> _TASK PROMPT_
When you reach the line in the data below that contains "Ociad1 (NM_001013874) Rat", please start repeating lines exactly, and stop after the line that contains "20850, US 3 / 3", repeating nothing else.

::: EXCERPTED RECORDS

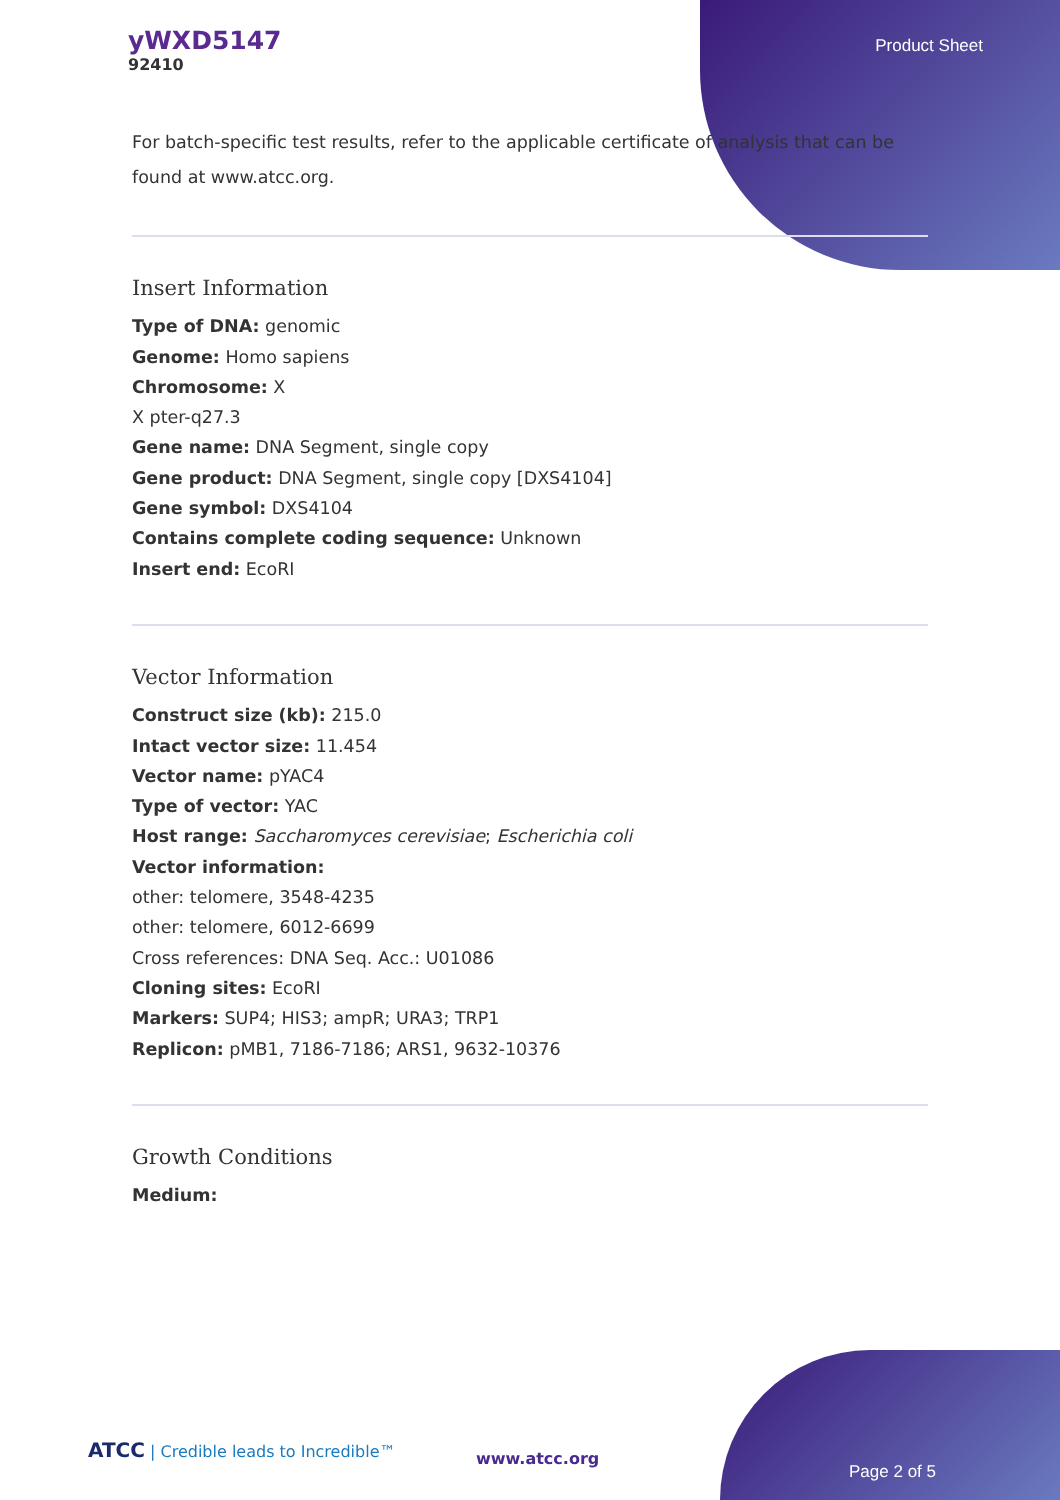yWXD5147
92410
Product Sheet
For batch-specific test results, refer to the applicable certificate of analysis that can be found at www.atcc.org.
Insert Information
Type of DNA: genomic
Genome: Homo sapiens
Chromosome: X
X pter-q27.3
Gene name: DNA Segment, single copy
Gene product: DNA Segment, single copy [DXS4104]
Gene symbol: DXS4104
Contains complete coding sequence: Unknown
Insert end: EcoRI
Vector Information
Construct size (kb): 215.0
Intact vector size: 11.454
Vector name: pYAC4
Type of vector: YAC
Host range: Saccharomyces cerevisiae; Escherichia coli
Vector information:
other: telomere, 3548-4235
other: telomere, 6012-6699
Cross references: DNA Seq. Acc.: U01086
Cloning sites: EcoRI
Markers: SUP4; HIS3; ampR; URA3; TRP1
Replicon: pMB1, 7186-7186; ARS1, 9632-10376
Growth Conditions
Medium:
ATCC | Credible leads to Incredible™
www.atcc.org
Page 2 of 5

::::::
::: EXCERPTED RECORDS

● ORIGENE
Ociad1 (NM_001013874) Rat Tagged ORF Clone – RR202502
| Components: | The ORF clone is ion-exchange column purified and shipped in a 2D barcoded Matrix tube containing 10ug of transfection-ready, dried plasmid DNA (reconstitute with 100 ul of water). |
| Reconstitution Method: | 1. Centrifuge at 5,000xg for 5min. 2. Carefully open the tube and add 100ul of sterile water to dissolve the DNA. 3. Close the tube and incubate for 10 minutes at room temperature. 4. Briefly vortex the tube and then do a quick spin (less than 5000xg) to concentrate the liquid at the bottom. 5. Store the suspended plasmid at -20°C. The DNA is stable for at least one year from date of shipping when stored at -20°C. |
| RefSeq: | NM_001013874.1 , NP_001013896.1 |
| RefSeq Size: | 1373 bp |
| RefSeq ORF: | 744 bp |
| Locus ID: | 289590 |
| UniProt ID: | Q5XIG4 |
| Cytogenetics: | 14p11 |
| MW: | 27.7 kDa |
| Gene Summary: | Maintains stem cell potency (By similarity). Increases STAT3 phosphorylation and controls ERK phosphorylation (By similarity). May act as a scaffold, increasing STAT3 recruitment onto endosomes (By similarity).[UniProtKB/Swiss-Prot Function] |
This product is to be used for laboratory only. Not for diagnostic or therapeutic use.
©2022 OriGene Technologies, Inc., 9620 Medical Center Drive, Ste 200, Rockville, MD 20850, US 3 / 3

::::::

> _TASK RESULT_
Ociad1 (NM_001013874) Rat Tagged ORF Clone – RR202502
| Components: | The ORF clone is ion-exchange column purified and shipped in a 2D barcoded Matrix tube containing 10ug of transfection-ready, dried plasmid DNA (reconstitute with 100 ul of water). |
| Reconstitution Method: | 1. Centrifuge at 5,000xg for 5min. 2. Carefully open the tube and add 100ul of sterile water to dissolve the DNA. 3. Close the tube and incubate for 10 minutes at room temperature. 4. Briefly vortex the tube and then do a quick spin (less than 5000xg) to concentrate the liquid at the bottom. 5. Store the suspended plasmid at -20°C. The DNA is stable for at least one year from date of shipping when stored at -20°C. |
| RefSeq: | NM_001013874.1 , NP_001013896.1 |
| RefSeq Size: | 1373 bp |
| RefSeq ORF: | 744 bp |
| Locus ID: | 289590 |
| UniProt ID: | Q5XIG4 |
| Cytogenetics: | 14p11 |
| MW: | 27.7 kDa |
| Gene Summary: | Maintains stem cell potency (By similarity). Increases STAT3 phosphorylation and controls ERK phosphorylation (By similarity). May act as a scaffold, increasing STAT3 recruitment onto endosomes (By similarity).[UniProtKB/Swiss-Prot Function] |
This product is to be used for laboratory only. Not for diagnostic or therapeutic use.
©2022 OriGene Technologies, Inc., 9620 Medical Center Drive, Ste 200, Rockville, MD 20850, US 3 / 3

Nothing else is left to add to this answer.